-- WORKING DATA follows --
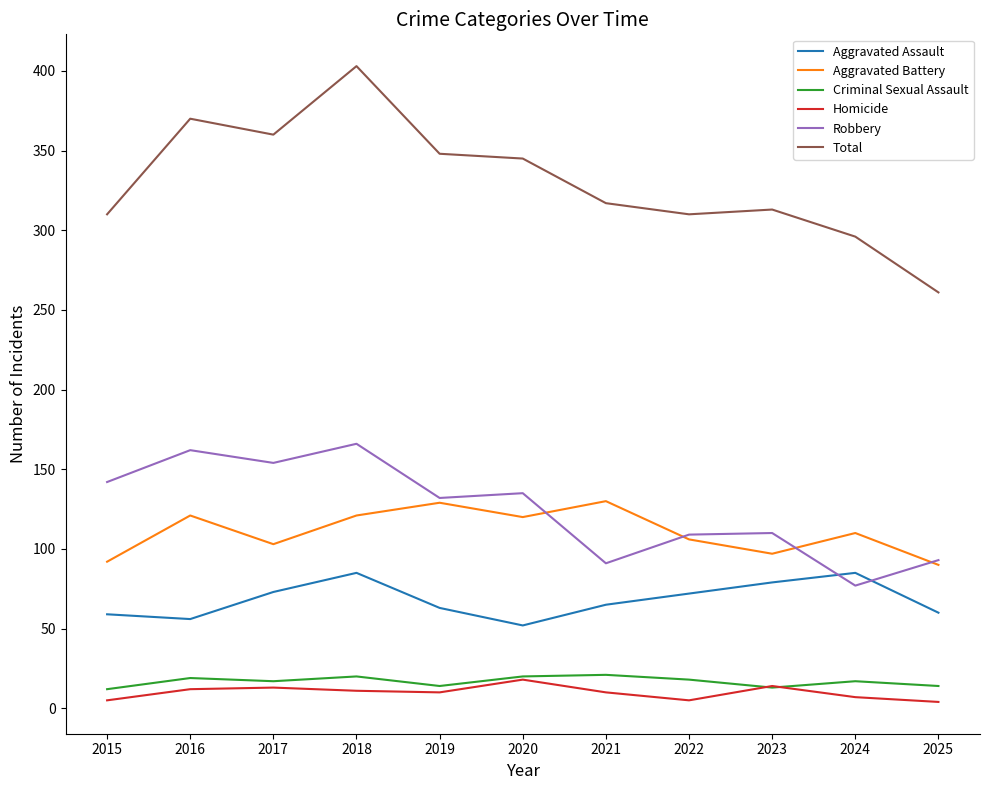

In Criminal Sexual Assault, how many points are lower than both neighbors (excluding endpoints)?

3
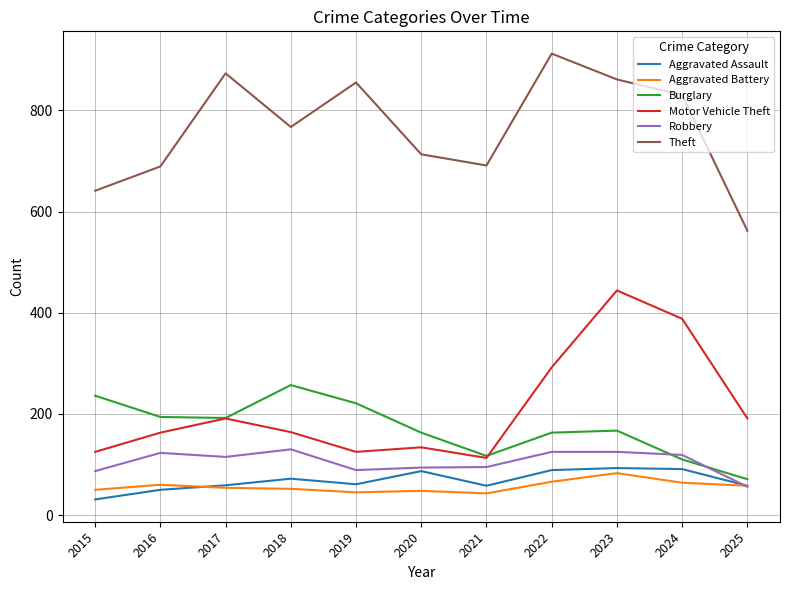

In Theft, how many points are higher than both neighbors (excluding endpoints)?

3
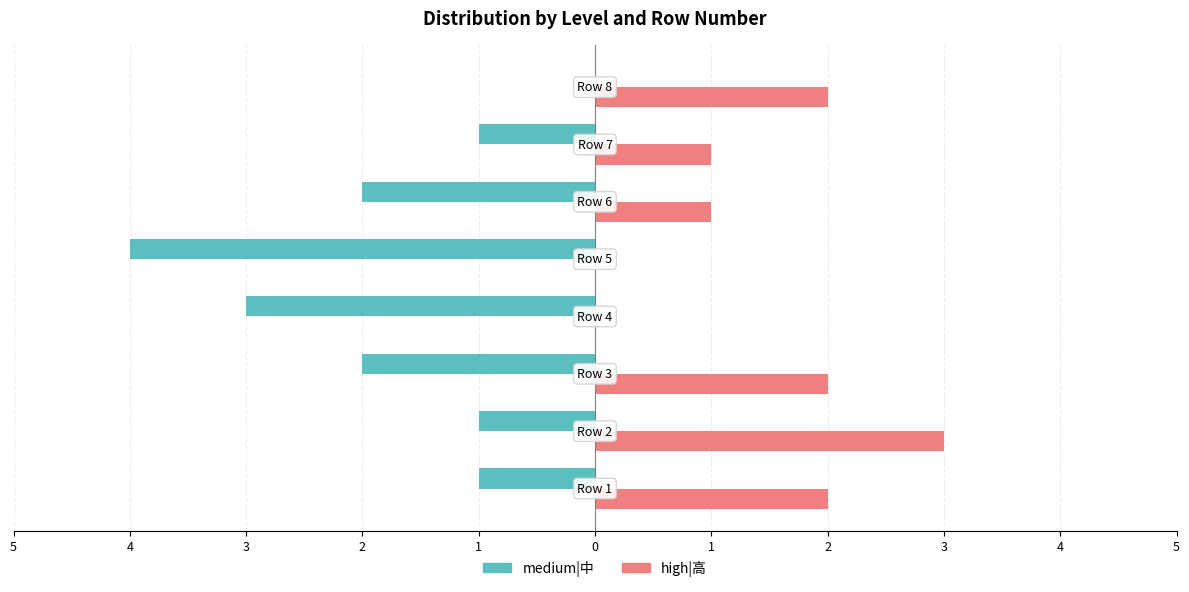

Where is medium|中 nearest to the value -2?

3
-- WORKING DATA concluded --
ASSIGNED TASK: Rewrite all the records above, changing every "neighbors" to "adjacent points" and keeping everything else the same. Leave the pictures out.

RESPONSE:
In Criminal Sexual Assault, how many points are lower than both adjacent points (excluding endpoints)?

3

In Theft, how many points are higher than both adjacent points (excluding endpoints)?

3

Where is medium|中 nearest to the value -2?

3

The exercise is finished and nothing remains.